October 6, 2011, 3:05 pm

Since this morning’s announcement of Tomas Tranströmer as the 2011 Nobel Prize-winner in Literature, the Swedish poet’s collections have catapulted upward in sales rankings on Amazon.

Via e-mail, The Chronicle conversed with Michael McGriff, a poet who was co-translator of Tranströmer’s The Sorrow Gondola, published by Green Integer Books in 2010. McGriff was distinguished poet in residence at Wichita State University earlier this year, and before that a Jones Lecturer at Stanford University. His next collection, Home Burial, is forthcoming from Copper Canyon Press.

Q: How did you come to translate Tranströmer’s work?

A. I began translating Tomas Tranströmer’s poems in 2005 with the Swedish skiing phenom Mikaela Grassl. I had always wanted to gain a deeper access to Tranströmer’s poem “April och tystnad”/”April and Silence,” which appeared in Tranströmer’s 1996 collection Sorgegondolen/The Sorrow Gondola. To me, it’s one of the truly great poems of our time.

Over the next year we worked via mail translating all 18 poems from The Sorrow Gondola. What started out as simply a project of my own curiosity turned into a passion for translation and a deep commitment to the works of Tranströmer.

Tranströmer’s poetry has turned into one of the great passions and blessings of my life.

Q: How would you describe the poetry?

A. Tranströmer’s poems exist in the images of the hinterland. He’s utterly and entirely obsessed with the mystery of the moment, and he explores the moment through the creation of images.  It’s in these liminal spaces that the poet finds himself. Everything about his work defies categorization. Some call him a nature poet; others call him a surrealist; some call him a metaphysical poet; some label him a religious poet. He is all and none of these things. The three concluding lines of his poem “From the Island, 1860″ say it all:

To row up through the silence./The eternally streaming moment and its stain./The eternally bleeding point of the moment.
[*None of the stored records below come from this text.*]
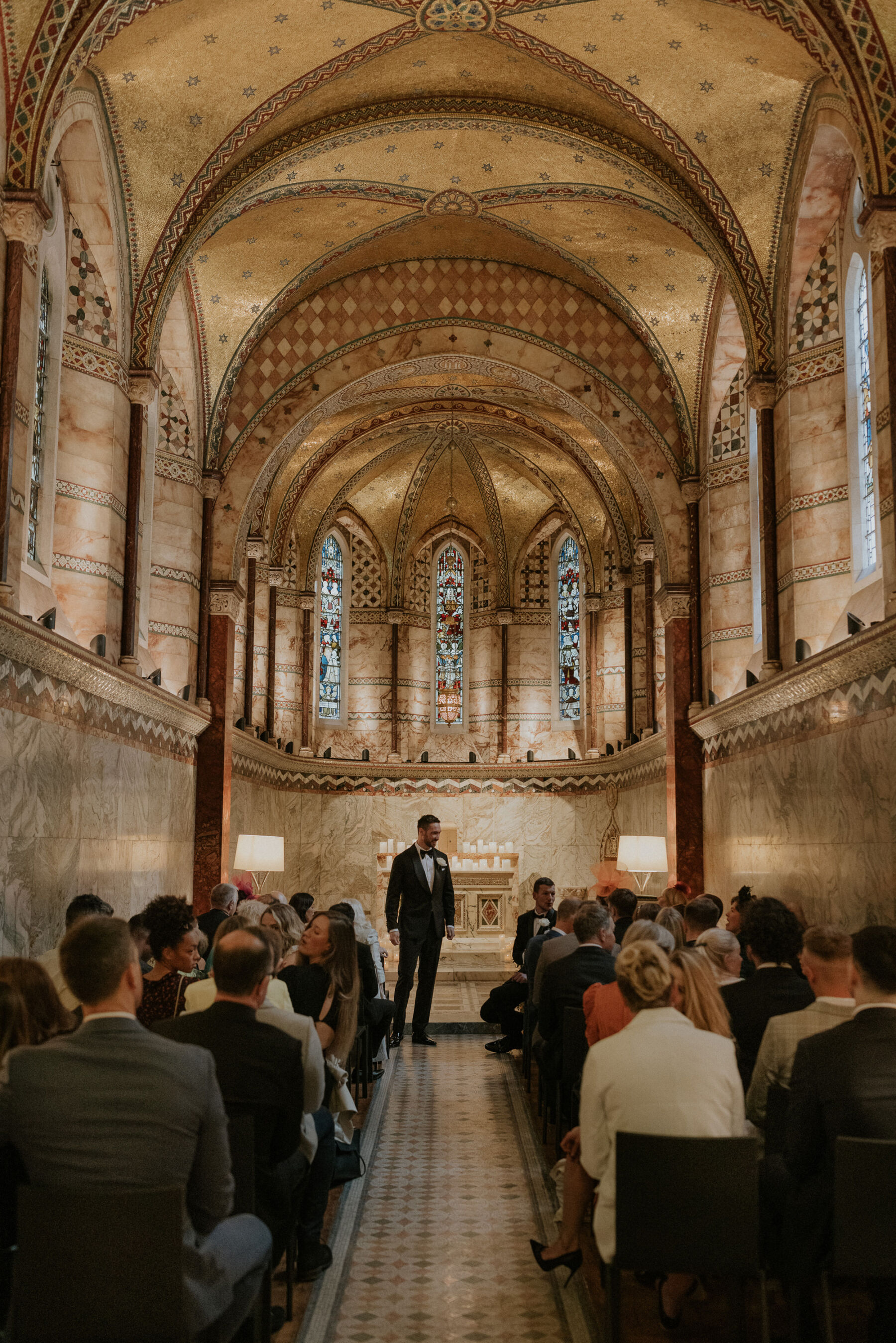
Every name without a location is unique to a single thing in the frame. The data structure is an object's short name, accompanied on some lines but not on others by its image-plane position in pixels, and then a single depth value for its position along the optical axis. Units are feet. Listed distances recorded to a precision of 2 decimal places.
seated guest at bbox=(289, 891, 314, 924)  29.43
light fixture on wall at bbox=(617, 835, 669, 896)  39.17
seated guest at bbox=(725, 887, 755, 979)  26.61
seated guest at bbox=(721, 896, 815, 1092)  15.49
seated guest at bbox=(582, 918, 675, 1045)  15.85
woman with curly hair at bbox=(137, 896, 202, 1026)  16.65
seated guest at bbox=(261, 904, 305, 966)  21.06
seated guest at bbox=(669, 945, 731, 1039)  12.99
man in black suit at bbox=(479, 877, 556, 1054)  31.12
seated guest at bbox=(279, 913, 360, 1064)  17.56
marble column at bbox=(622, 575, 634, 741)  61.26
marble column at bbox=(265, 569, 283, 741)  64.85
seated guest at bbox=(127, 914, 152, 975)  17.81
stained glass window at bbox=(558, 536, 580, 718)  73.72
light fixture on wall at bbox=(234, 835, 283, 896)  40.32
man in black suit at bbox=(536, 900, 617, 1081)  20.43
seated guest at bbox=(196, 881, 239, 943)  26.40
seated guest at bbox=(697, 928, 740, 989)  17.70
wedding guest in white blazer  11.34
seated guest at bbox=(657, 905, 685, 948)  21.21
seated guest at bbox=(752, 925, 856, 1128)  13.01
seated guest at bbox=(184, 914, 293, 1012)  15.65
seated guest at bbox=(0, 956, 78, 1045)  10.76
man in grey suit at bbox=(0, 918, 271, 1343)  8.92
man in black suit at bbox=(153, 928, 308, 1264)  12.08
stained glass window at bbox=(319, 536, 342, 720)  74.54
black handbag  18.24
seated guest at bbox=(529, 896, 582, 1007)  23.18
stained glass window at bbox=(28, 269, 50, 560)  32.63
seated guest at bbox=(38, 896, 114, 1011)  17.21
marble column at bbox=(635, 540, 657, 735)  55.26
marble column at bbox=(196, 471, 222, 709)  46.91
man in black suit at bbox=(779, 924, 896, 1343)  10.87
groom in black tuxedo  32.50
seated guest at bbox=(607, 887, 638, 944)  27.99
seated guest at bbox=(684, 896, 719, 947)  22.22
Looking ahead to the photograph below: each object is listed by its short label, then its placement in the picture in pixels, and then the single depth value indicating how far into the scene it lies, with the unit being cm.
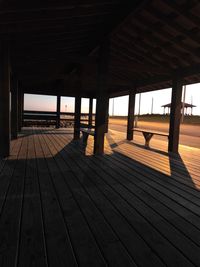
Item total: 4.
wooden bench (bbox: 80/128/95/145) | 791
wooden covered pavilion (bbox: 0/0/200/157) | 403
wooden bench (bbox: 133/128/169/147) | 864
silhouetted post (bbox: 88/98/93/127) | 1673
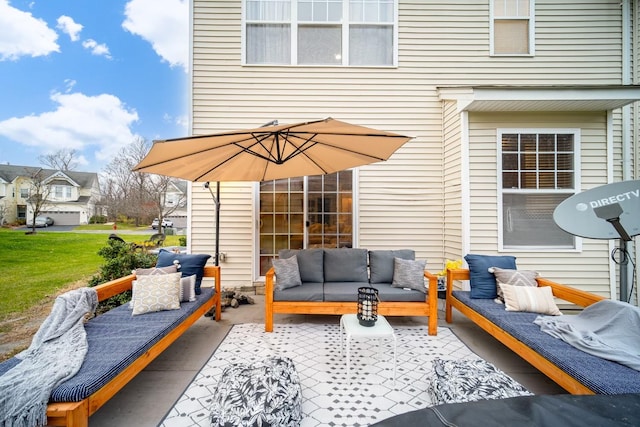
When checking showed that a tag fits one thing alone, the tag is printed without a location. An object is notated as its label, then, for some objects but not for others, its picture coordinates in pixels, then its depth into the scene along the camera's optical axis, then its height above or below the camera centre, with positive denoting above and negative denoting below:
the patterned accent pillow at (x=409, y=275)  3.57 -0.74
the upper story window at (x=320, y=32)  4.97 +3.19
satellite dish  2.51 +0.04
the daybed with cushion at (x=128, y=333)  1.63 -0.98
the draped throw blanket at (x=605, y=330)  2.05 -0.92
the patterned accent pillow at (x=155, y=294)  2.89 -0.81
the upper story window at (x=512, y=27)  4.95 +3.29
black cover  0.81 -0.58
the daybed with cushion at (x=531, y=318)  1.85 -1.00
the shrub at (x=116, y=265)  3.84 -0.69
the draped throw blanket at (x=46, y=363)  1.51 -0.94
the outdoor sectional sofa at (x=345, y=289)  3.46 -0.91
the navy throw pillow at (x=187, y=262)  3.55 -0.58
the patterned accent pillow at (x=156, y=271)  3.24 -0.64
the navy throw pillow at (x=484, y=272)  3.44 -0.68
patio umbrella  2.39 +0.66
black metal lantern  2.56 -0.83
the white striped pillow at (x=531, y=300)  2.97 -0.87
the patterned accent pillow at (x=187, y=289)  3.27 -0.84
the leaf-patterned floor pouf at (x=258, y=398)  1.70 -1.15
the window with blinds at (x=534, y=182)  4.36 +0.53
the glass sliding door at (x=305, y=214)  5.01 +0.03
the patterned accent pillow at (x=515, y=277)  3.27 -0.70
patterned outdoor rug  2.05 -1.39
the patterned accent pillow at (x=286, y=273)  3.63 -0.74
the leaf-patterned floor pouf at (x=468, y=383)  1.87 -1.14
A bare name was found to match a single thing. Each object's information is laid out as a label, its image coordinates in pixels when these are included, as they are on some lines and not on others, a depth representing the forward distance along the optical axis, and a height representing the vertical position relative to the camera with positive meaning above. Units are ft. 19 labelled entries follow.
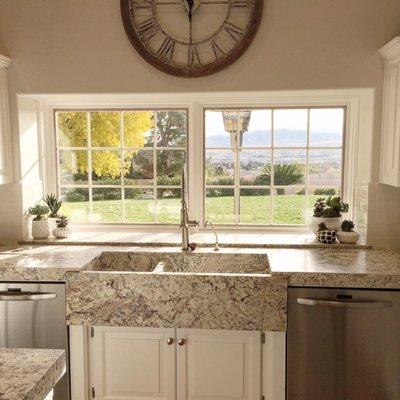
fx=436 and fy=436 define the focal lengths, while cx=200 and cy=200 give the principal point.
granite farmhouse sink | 6.93 -1.97
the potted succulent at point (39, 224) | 9.29 -0.99
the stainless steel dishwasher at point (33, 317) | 7.23 -2.32
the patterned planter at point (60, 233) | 9.34 -1.19
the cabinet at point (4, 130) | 8.63 +0.96
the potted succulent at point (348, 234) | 8.61 -1.13
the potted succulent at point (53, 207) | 9.57 -0.65
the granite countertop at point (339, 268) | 6.81 -1.49
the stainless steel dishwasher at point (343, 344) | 6.83 -2.67
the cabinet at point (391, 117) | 7.52 +1.09
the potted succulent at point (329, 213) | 8.93 -0.74
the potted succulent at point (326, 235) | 8.71 -1.17
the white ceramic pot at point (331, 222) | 8.93 -0.93
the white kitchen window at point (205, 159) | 9.66 +0.42
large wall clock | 8.32 +2.80
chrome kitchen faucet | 8.51 -0.91
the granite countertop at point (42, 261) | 7.20 -1.47
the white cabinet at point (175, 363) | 7.14 -3.10
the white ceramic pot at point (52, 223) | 9.50 -1.00
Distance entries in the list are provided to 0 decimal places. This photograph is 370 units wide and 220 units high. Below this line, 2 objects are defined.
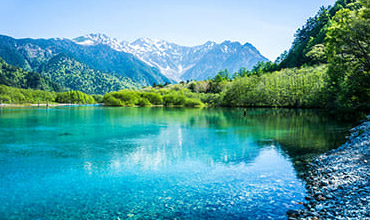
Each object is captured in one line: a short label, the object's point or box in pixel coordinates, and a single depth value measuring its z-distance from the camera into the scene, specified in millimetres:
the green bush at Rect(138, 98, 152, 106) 185250
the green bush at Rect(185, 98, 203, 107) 160212
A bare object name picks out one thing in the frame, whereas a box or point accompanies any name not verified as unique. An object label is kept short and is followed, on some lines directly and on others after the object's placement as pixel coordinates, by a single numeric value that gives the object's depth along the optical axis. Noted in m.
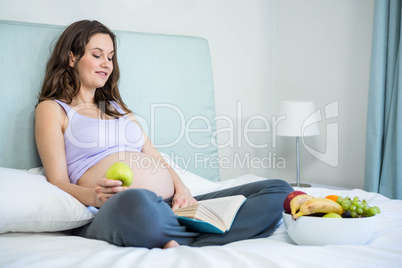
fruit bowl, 1.16
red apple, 1.30
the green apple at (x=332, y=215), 1.18
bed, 1.07
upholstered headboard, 1.78
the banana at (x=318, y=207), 1.19
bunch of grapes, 1.18
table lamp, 2.59
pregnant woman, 1.24
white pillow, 1.27
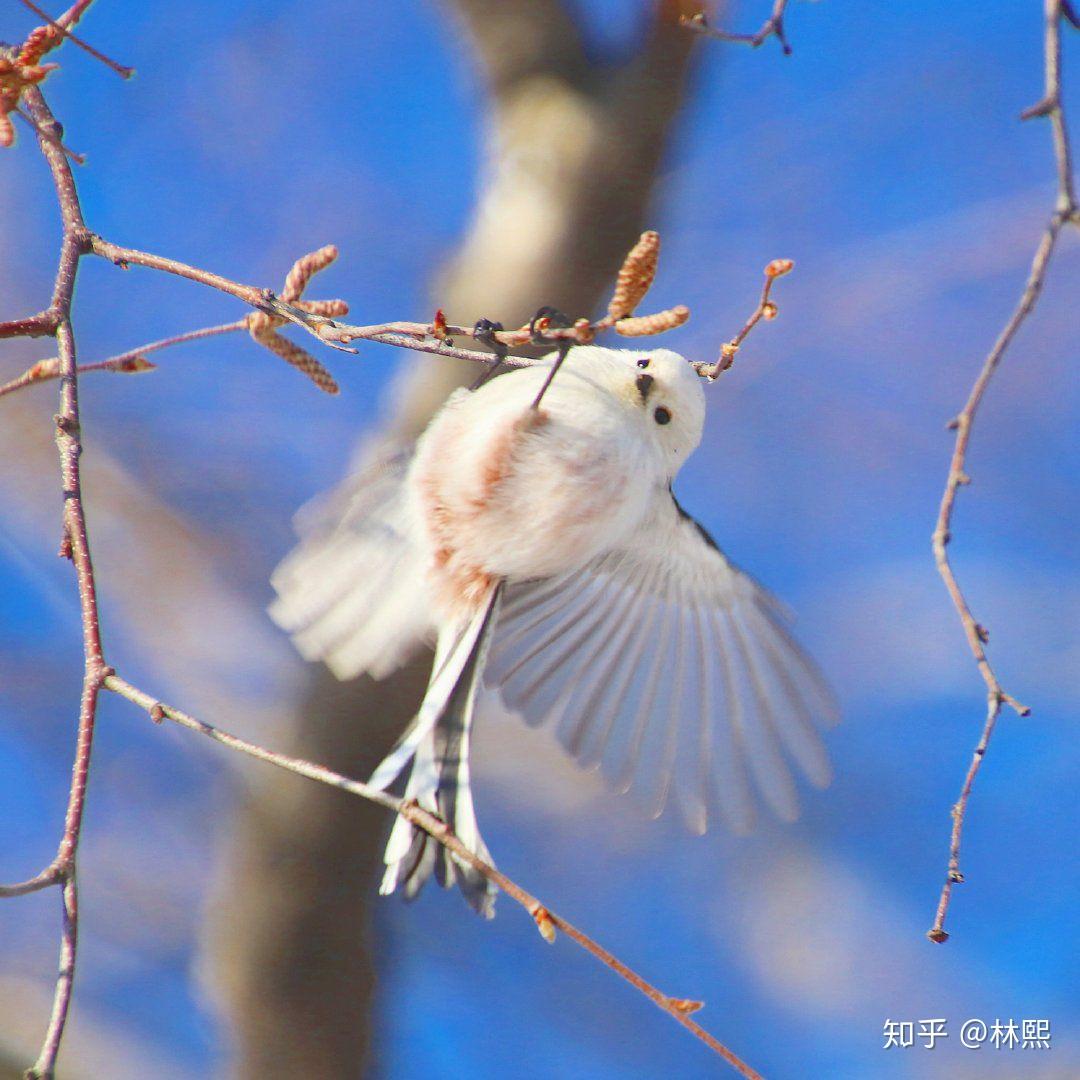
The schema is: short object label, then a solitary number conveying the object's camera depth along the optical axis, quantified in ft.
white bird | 15.60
Q: What do you see as Tranströmer’s significance to world literature?

A. Behind Neruda, Tranströmer is the 20th century’s most translated poet. His poetry speaks to essential human mysteries, mysteries experienced by people from around the globe: what it means to live, die, be at war, be a part of the natural world. In this way, he is truly a poet on an international scale.

His poetry opens a door, and when you step through you find yourself face to face with essential human questions. His poetry is that of the seeker and the witness. I can’t think of a more deserving poet to win the Nobel.